In the pretty town of Seefield which nestles among the Alps in the Austrian Tyrol, a great miracle took place nearly 600 years ago. One day a nobleman went to Mass with the intention of going to Holy Communion and, not wishing to receive the same size Host as that given the peasants and faithful, through pride asked the priest to give him one as large as that consecrated in the Mass. The priest, through fear of incurring the anger of this great man and thereby losing his good pleasure, consented to this. The moment of Communion arrived; the nobleman presented himself at the altar to receive and knelt at the side of the altar on the step, being too proud to kneel at the rail with the peasants. The large Host was placed upon his tongue, but he was unable to swallow It. In trying to do so, the Precious Blood flowed from It and It shriveled up and clung to his tongue.

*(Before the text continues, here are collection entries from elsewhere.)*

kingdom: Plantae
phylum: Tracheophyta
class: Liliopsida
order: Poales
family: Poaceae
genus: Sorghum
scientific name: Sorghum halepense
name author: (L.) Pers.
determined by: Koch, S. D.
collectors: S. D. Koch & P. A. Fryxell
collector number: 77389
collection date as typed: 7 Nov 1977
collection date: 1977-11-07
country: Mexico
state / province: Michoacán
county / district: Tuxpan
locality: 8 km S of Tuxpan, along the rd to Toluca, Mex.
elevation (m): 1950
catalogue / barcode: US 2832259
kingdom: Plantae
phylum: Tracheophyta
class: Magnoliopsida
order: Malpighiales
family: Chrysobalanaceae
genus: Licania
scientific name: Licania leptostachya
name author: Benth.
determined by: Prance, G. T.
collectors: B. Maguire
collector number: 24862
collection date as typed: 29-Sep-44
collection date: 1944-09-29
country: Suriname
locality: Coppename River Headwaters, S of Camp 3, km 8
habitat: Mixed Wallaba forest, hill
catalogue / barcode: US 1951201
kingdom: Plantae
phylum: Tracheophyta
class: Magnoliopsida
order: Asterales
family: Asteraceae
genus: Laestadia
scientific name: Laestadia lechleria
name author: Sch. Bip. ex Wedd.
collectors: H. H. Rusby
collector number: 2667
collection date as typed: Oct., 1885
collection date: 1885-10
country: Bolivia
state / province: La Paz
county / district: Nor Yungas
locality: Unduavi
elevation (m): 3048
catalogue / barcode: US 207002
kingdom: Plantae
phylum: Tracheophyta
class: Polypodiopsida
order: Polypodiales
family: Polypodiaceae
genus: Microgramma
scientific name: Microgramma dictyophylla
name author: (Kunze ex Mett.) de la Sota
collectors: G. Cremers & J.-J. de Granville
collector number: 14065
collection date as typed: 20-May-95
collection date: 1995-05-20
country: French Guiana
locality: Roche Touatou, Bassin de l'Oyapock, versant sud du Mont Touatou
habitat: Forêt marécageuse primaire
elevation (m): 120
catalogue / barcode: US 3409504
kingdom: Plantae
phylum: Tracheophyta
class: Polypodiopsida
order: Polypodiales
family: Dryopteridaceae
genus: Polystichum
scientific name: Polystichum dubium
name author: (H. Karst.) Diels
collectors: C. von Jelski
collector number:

Furthermore, the ground gave way beneath him and he sunk into it up to his knees. In an agony of fear he grasped the end of the altar and implored the priest to remove the Sacred Host from his mouth. The latter did so and was surprised to find that the Host was marked with what appeared to be the Five Wounds. When the nobleman clung to the altar, though it was made of stone it melted under his touch. He was stricken with remorse and then and there made a vow of perpetual reparation. To this end he shortly entered a monastery where he performed the most austere penances the remainder of his life and finally died in the odor of sanctity.
The Sacred Host with its miraculous markings is still preserved and may be seen by all who visit the church, and the account of the miracle is written in every language and hung up in frames on the walls. The hole made in the ground when the nobleman sank into it is also plainly visible, and the imprint of his fingers upon the altar stone when it softened beneath his touch is also shown.